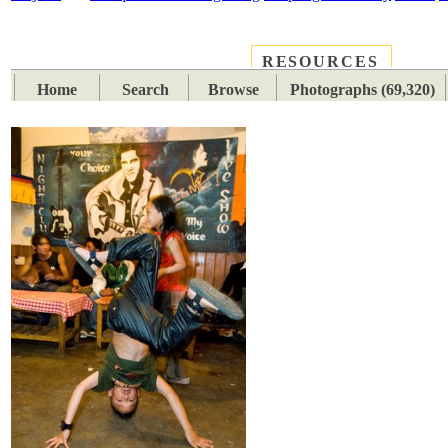
RESOURCES
PLACES
SUBJECTS
TIB
Home
Search
Browse
Photographs (69,320)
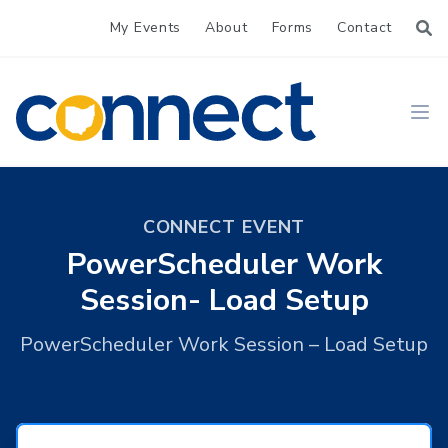
My Events
About
Forms
Contact
CONNECT
Ope
CONNECT EVENT
PowerScheduler Work
Session- Load Setup
PowerScheduler Work Session – Load Setup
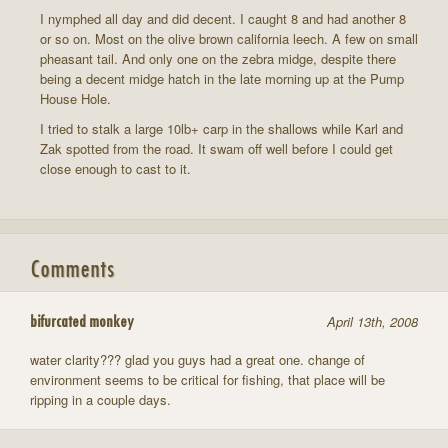
I nymphed all day and did decent. I caught 8 and had another 8
or so on. Most on the olive brown california leech. A few on small
pheasant tail. And only one on the zebra midge, despite there
being a decent midge hatch in the late morning up at the Pump
House Hole.
I tried to stalk a large 10lb+ carp in the shallows while Karl and
Zak spotted from the road. It swam off well before I could get
close enough to cast to it.
Comments
bifurcated monkey
April 13th, 2008
water clarity??? glad you guys had a great one. change of
environment seems to be critical for fishing, that place will be
ripping in a couple days.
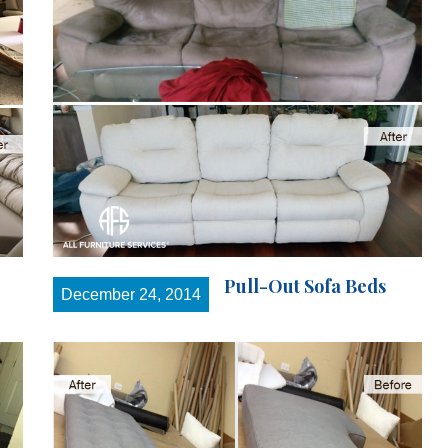
Pull-Out Sofa Beds
December 24, 2014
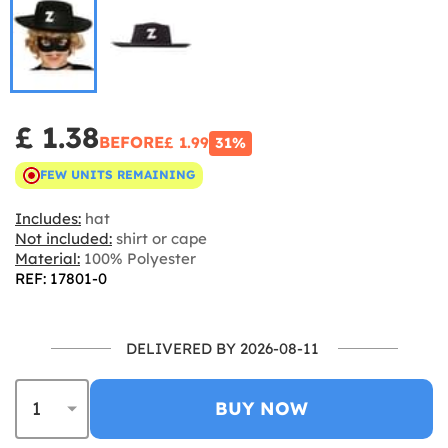
£ 1.38
BEFORE
£ 1.99
31%
FEW UNITS REMAINING
Includes:
hat
Not included:
shirt or cape
Material:
100% Polyester
REF: 17801-0
DELIVERED BY 2026-08-11
BUY NOW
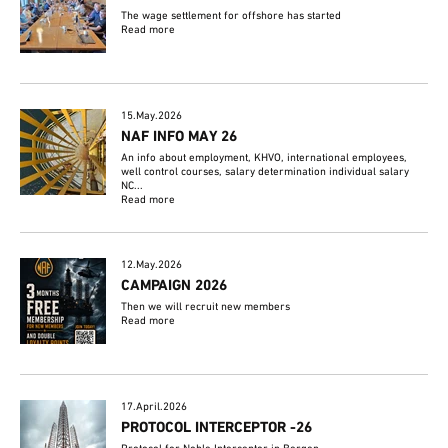
The wage settlement for offshore has started
Read more
15.May.2026
NAF INFO MAY 26
An info about employment, KHVO, international employees,
well control courses, salary determination individual salary
NC...
Read more
12.May.2026
CAMPAIGN 2026
Then we will recruit new members
Read more
17.April.2026
PROTOCOL INTERCEPTOR -26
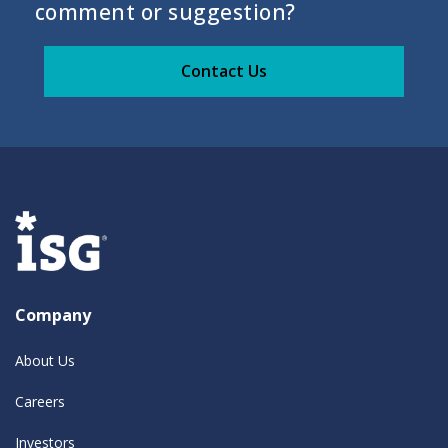
comment or suggestion?
Contact Us
Company
About Us
Careers
Investors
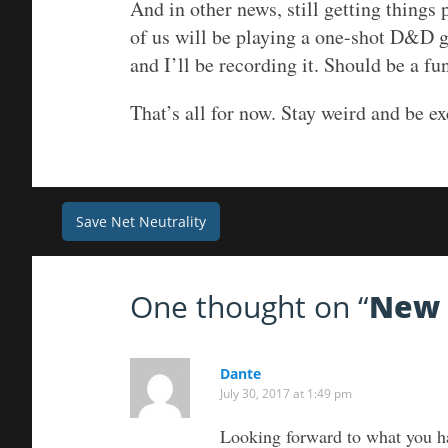
And in other news, still getting things
of us will be playing a one-shot D&D 
and I’ll be recording it. Should be a fu
That’s all for now. Stay weird and be ex
Post
Save Net Neutrality
navigation
One thought on “
New 
Dante
July 30, 2017 at 1:49 pm
Looking forward to what you h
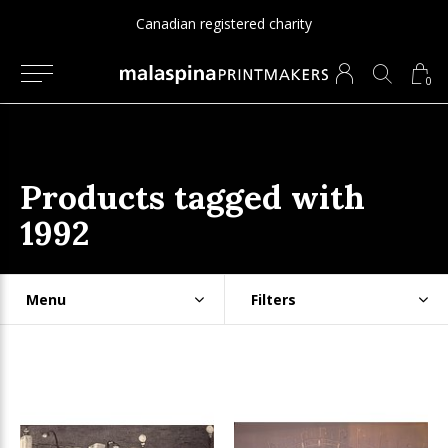
Canadian registered charity
0
Products tagged with
1992
Menu
Filters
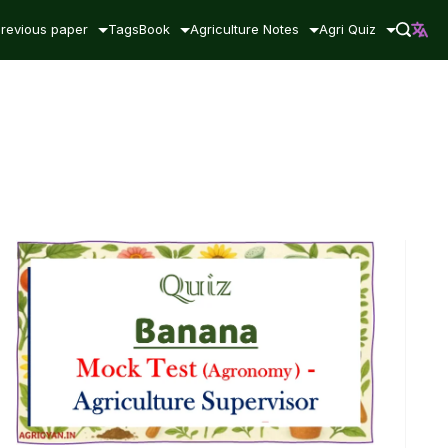
revious paper
Tags
Book
Agriculture Notes
Agri Quiz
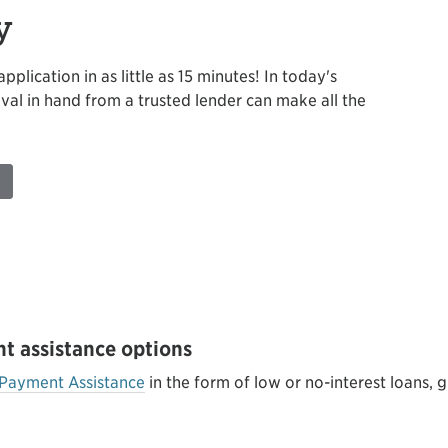
y
plication in as little as 15 minutes! In today's
val in hand from a trusted lender can make all the
t assistance options
Payment Assistance
in the form of low or no-interest loans, g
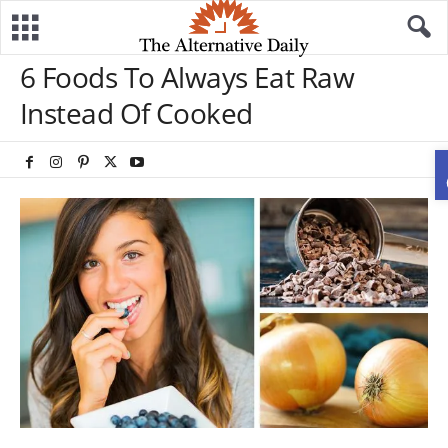
6 Foods To Always Eat Raw
Instead Of Cooked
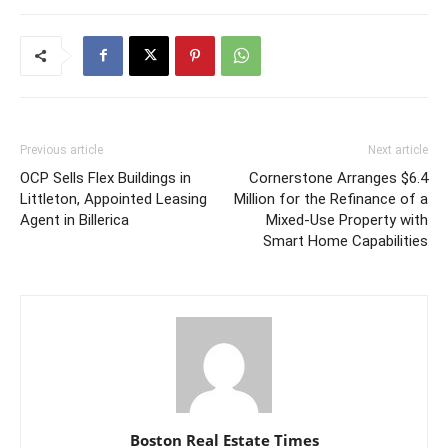
Previous article
Next article
OCP Sells Flex Buildings in
Cornerstone Arranges $6.4
Littleton, Appointed Leasing
Million for the Refinance of a
Agent in Billerica
Mixed-Use Property with
Smart Home Capabilities
Boston Real Estate Times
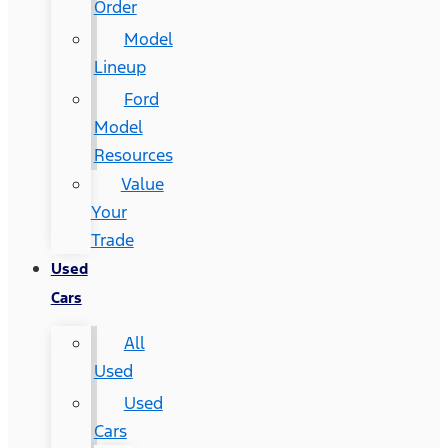
Order
Model
Lineup
Ford
Model
Resources
Value
Your
Trade
Used
Cars
All
Used
Used
Cars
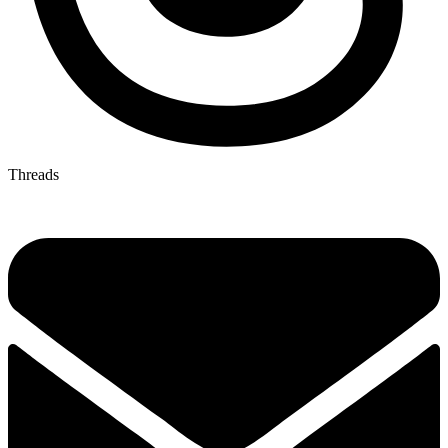
Threads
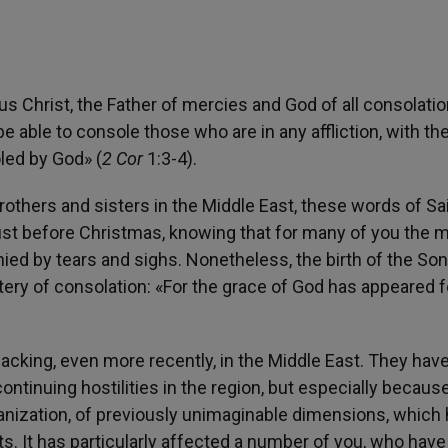
s Christ, the Father of mercies and God of all consolati
be able to console those who are in any affliction, with th
led by God» (
2 Cor
1:3-4).
brothers and sisters in the Middle East, these words of Sa
just before Christmas, knowing that for many of you the 
ed by tears and sighs. Nonetheless, the birth of the Son
ery of consolation: «For the grace of God has appeared f
n lacking, even more recently, in the Middle East. They hav
ntinuing hostilities in the region, but especially becaus
ganization, of previously unimaginable dimensions, which
s. It has particularly affected a number of you, who hav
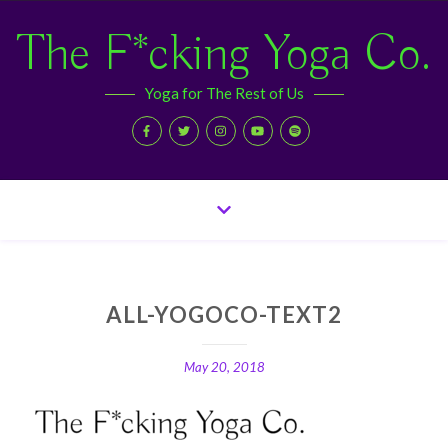
The F*cking Yoga Co.
Yoga for The Rest of Us
ALL-YOGOCO-TEXT2
May 20, 2018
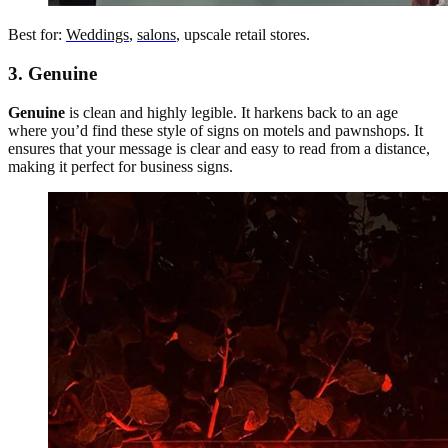
Best for:
Weddings
,
salons
, upscale retail stores.
3. Genuine
Genuine
is clean and highly legible. It harkens back to an age
where you’d find these style of signs on motels and pawnshops. It
ensures that your message is clear and easy to read from a distance,
making it perfect for business signs.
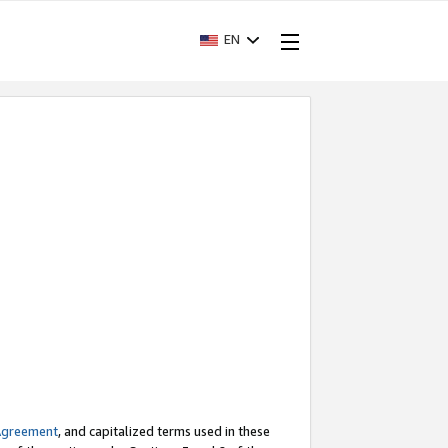
EN
Agreement
, and capitalized terms used in these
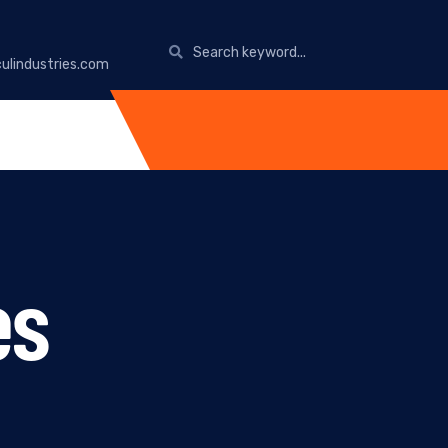
ulindustries.com
es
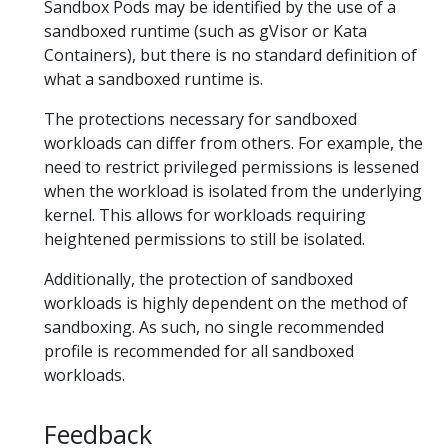
Sandbox Pods may be identified by the use of a
sandboxed runtime (such as gVisor or Kata
Containers), but there is no standard definition of
what a sandboxed runtime is.
The protections necessary for sandboxed
workloads can differ from others. For example, the
need to restrict privileged permissions is lessened
when the workload is isolated from the underlying
kernel. This allows for workloads requiring
heightened permissions to still be isolated.
Additionally, the protection of sandboxed
workloads is highly dependent on the method of
sandboxing. As such, no single recommended
profile is recommended for all sandboxed
workloads.
Feedback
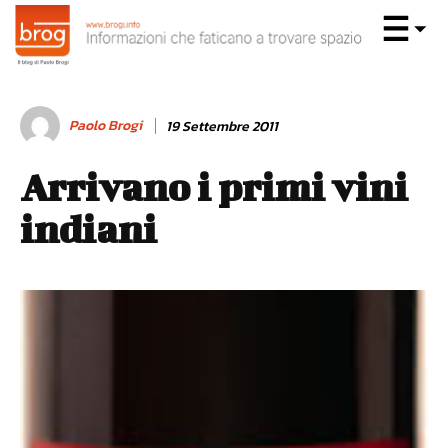
Paolo Brogi
19 Settembre 2011
Arrivano i primi vini
indiani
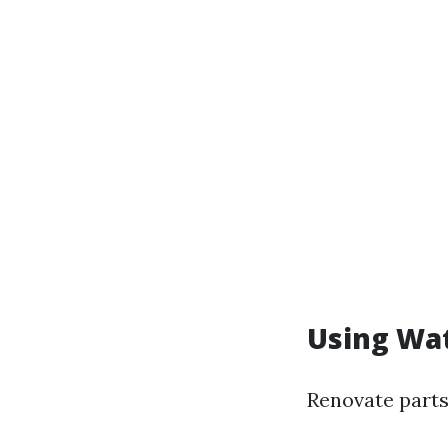
Using Wat
Renovate parts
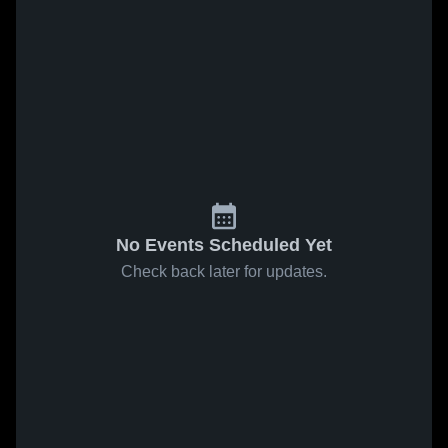
No Events Scheduled Yet
Check back later for updates.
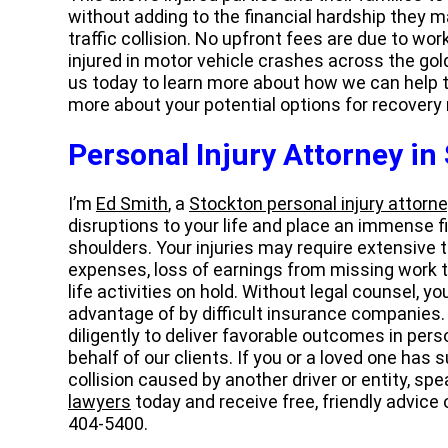
without adding to the financial hardship they m
traffic collision. No upfront fees are due to wo
injured in motor vehicle crashes across the gold
us today to learn more about how we can help t
more about your potential options for recovery
Personal Injury Attorney in
I’m
Ed Smith
, a
Stockton personal injury attorne
disruptions to your life and place an immense 
shoulders. Your injuries may require extensive
expenses, loss of earnings from missing work t
life activities on hold. Without legal counsel, y
advantage of by difficult insurance companies.
diligently to deliver favorable outcomes in per
behalf of our clients. If you or a loved one has s
collision caused by another driver or entity, s
lawyers
today and receive free, friendly advice
404-5400.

○ ○ ○ ○ ○

▶ **WHAT YOU ARE ASKED TO DO**
Find every line in the records above that holds the word "workloads", and copy each one.

▶ **ANSWER TO THE EXERCISE**
workloads can differ from others. For example, the
kernel. This allows for workloads requiring
workloads is highly dependent on the method of
workloads.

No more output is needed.